Making the invisible visible

Mahesh's love for photography and his engagement with light cannot be contested. This corporate honcho finally took the plunge in 2005 to follow his first love, photography, and remain true to the medium.

When I first saw Mahesh's pictures some years ago, I was intrigued by the manner in which he captured the essence of light in his own image making. In a way "light" becomes a recurring leitmotif in his work; whether he is looking at flora or fauna or simply capturing a moment, light seems to be his constant muse.

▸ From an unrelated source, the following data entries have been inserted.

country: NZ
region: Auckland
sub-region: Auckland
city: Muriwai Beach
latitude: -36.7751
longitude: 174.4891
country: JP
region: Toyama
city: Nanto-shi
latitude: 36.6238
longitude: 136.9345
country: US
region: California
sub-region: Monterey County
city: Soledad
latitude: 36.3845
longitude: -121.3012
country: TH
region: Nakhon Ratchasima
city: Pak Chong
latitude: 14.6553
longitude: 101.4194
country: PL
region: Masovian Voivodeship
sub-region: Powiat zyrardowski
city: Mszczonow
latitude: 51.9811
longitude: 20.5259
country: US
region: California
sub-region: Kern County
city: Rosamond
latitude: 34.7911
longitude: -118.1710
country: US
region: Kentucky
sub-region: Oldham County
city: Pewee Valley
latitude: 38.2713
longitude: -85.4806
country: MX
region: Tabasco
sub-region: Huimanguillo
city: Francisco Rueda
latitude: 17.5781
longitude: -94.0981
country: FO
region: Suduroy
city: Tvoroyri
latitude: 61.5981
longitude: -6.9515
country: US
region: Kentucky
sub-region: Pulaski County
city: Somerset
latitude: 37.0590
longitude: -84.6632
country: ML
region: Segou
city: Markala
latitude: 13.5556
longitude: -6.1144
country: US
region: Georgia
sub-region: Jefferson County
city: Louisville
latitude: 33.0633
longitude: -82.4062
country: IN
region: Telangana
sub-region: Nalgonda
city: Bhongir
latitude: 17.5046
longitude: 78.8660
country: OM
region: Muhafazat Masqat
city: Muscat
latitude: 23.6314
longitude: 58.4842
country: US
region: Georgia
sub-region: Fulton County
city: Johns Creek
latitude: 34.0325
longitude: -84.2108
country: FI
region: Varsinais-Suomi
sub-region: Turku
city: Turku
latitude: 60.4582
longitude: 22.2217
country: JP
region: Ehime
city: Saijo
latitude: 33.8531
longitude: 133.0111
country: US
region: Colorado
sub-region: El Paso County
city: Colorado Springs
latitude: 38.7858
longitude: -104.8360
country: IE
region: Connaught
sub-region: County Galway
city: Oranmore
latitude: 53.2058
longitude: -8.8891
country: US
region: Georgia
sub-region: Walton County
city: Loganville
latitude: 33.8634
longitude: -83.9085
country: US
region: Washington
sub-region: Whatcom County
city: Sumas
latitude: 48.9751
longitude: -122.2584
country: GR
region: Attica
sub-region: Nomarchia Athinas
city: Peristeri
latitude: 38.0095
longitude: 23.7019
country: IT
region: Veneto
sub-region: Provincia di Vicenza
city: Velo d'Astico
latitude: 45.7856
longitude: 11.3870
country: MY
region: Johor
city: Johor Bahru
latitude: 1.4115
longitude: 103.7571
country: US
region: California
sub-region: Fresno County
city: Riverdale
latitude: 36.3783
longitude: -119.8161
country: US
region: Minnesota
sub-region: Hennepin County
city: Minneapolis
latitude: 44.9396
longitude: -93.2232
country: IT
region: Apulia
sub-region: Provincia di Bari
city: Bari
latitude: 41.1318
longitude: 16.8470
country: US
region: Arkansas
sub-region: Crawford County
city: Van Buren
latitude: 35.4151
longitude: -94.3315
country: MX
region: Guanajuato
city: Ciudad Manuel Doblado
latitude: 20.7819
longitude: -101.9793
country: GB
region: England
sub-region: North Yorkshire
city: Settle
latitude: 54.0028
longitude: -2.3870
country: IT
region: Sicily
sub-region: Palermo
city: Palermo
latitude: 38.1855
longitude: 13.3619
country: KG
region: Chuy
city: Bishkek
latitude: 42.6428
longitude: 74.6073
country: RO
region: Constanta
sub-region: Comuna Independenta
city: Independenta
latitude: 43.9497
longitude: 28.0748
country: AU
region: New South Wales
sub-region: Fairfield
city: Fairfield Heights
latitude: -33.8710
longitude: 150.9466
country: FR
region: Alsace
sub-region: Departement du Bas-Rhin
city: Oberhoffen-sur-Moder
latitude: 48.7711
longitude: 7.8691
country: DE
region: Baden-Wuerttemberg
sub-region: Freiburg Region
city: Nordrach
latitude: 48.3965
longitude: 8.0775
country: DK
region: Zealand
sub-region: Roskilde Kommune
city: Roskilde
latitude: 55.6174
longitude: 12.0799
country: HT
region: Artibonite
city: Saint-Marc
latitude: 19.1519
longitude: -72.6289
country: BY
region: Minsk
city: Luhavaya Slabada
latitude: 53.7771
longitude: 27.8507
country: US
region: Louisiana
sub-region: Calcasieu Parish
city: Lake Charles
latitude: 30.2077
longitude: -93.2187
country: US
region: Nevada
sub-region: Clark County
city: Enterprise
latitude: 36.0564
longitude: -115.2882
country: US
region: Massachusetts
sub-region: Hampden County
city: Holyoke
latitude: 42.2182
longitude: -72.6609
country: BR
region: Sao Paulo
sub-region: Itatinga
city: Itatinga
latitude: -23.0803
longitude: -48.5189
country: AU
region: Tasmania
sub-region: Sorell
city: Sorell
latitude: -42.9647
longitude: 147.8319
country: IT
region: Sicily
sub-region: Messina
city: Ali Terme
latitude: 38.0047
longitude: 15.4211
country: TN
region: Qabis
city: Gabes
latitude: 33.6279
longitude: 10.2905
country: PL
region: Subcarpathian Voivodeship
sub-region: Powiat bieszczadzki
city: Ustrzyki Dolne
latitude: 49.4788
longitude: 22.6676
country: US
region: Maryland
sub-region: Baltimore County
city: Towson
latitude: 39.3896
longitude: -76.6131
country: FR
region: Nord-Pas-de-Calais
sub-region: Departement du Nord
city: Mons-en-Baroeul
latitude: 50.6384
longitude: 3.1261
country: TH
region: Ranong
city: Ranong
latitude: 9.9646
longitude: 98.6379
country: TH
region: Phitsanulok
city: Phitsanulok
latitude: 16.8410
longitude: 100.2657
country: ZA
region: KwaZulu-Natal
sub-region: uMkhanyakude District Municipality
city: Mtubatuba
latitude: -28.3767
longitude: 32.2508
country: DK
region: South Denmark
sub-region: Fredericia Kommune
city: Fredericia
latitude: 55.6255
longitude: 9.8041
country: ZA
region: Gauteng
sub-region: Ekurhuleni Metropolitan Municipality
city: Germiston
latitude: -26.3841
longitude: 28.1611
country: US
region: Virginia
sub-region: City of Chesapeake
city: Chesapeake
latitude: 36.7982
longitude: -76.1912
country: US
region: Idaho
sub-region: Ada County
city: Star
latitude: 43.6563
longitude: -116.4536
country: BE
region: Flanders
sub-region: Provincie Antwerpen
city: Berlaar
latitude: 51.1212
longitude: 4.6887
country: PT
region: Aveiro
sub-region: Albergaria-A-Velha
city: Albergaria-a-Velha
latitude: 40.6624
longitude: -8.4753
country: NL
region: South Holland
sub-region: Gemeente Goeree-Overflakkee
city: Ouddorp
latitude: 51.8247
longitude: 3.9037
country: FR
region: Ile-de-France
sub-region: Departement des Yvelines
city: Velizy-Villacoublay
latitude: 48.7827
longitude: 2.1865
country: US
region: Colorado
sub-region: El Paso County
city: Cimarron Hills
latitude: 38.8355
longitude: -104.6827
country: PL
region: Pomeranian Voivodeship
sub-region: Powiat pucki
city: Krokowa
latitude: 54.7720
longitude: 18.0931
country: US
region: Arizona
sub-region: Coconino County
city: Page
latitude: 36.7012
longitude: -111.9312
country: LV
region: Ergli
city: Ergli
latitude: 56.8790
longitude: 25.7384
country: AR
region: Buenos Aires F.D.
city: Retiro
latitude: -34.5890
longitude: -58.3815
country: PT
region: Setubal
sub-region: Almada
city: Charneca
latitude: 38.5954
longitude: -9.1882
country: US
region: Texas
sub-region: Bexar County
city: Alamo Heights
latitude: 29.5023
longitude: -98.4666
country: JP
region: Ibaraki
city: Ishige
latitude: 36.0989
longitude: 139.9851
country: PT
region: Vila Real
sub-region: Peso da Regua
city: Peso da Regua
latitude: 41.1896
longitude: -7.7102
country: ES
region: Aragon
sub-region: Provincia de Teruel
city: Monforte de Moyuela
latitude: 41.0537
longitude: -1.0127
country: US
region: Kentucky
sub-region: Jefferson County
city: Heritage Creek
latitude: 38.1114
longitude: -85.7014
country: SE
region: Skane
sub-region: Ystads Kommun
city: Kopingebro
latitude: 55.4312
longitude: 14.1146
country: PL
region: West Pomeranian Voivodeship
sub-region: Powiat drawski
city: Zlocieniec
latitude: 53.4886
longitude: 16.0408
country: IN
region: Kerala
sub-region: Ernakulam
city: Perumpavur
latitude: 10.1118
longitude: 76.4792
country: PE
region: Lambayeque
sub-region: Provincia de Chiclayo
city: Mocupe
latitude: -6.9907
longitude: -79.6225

With light Mahesh centres himself. He chases it, seduces it, captures it, and even challenges it. And it is his feverish obsession with the phenomenon that he reminds me of a similar engagement with light which engaged the Dutch masters right through to the French Impressionists. Ever since the introduction of photography in 1837, there has been an incestuous relationship between painting and photography. In the present post-structuralist world with the blurring of boundaries between art practices and theory, an entire new language of conceptual art has been added to the fine-art realm.

With the coming of age of photography in India, a new bunch of aware, self-confident voices is scanning the drum of image making. Once such visual "document" emerges with the works of Mahesh. He is not simply taking pretty pictures but is investigating the medium; and within the medium, he is refining his technique, his precise gaze and the objectification of representation.